鳥盒子 W7.0cm D3.9cm H3.4cm
鳥盒子 W7.0cm D3.9cm H3.4cm
Yagi Kazuo
In 1918, he was born in Gojozaka, Kiyomizu, Kyoto as the first son of a potter, Issou Yagi. When he was graduated from primary school, he entered to the Faculty of Sculpture, Kyoto Municipal Arts, and Crafts school, studying a wide range of arts. His father was familiar with Sou-era and he taught Yagi that until he would be able to draw the body provided the basic, nothing would begin in the design field. His father’s lesson has become his lifetime goal even later there would be a feud between them. After the graduation, he became a trainee at the institution of potteries and ceramics in Shoukou province, China
At the time, starting to study under Kazumasa Numata, a trainee, he joined the Japan Ceramic Arts Association. Learning ceramic sculpture under Numata, he displayed his work at the first exhibition of the association in January. However, in the same year, he was drafted to Osaka 8th infantry as a recruit in May. He was sent to South Guangdong in August, but he got pneumonia in September. After staying a hospital there, he came back to Japan. Ryotarou Shiba, a writer who was a friend of Yagi, said that an experience of eating rice with an aluminum pot made him strongly be aware of the ceramic arts.
Discharged from the army, he began to work as an assistant professor at the second Ritsumeikan junior high school. Sending his life as a teacher, he left the job in 1946 after the war deciding to concentrate on pottery. He established “Soudeisha”, a pottery group, with Hikaru Yamada and Osamu Suzuki leading the action of new pottery. In the beginning, their artworks had a new sense inspired by foreign arts but gradually they made the objective works excluding practical terms had become their mainstream.

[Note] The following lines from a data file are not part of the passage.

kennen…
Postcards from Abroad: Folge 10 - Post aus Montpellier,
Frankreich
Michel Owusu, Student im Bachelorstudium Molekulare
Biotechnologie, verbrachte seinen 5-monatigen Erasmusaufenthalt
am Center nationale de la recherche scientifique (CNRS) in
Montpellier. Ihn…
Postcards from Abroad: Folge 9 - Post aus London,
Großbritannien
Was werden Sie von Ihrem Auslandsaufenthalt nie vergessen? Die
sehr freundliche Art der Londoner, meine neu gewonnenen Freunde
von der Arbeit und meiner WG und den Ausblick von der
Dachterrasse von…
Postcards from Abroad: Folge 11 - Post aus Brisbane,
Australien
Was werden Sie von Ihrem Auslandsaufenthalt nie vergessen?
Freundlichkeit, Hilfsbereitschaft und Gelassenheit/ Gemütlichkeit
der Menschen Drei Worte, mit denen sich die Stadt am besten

The expression he had desired was figuring out his own genuine heart in 3D shape escaping from meaning and terms of the shape of pots such as storing stuff and putting flowers. It was the birth of avant-garde ceramic arts -sometimes it blocks a mouth of pots. Furthermore, it was the criticism on the skills lacked its substances of traditional Kyo-ware potters including his father. Indeed, his father hated his son’s works and he refused to fire at the same kiln. “Mr. Samsa”: an abnormal work which motif was “The Metamorphosis” by Kafka won loads of prizes in international exhibitions all over the world as it has been an incident in the history of ceramic art today. However, it drew many backslashes in Japan and it did not receive an appropriate reputation for a long time.
Yagi was one of the avant-garde ceramic artists, but he had a fundamental knowledge of old works, his skills were so great as to impress many critics and colleagues. Moreover, his knowledge of classic literature and arts history and the unexpectable way of living made the first-grade cultural and educated people at the day love him and call him “the Genius”. Shiba, who was one of a person of that, said that Yagi was a genius because he had never copied someone. As he honestly had faced his sadness and loneliness keeping expressing them, his works could deeply approach our hearts.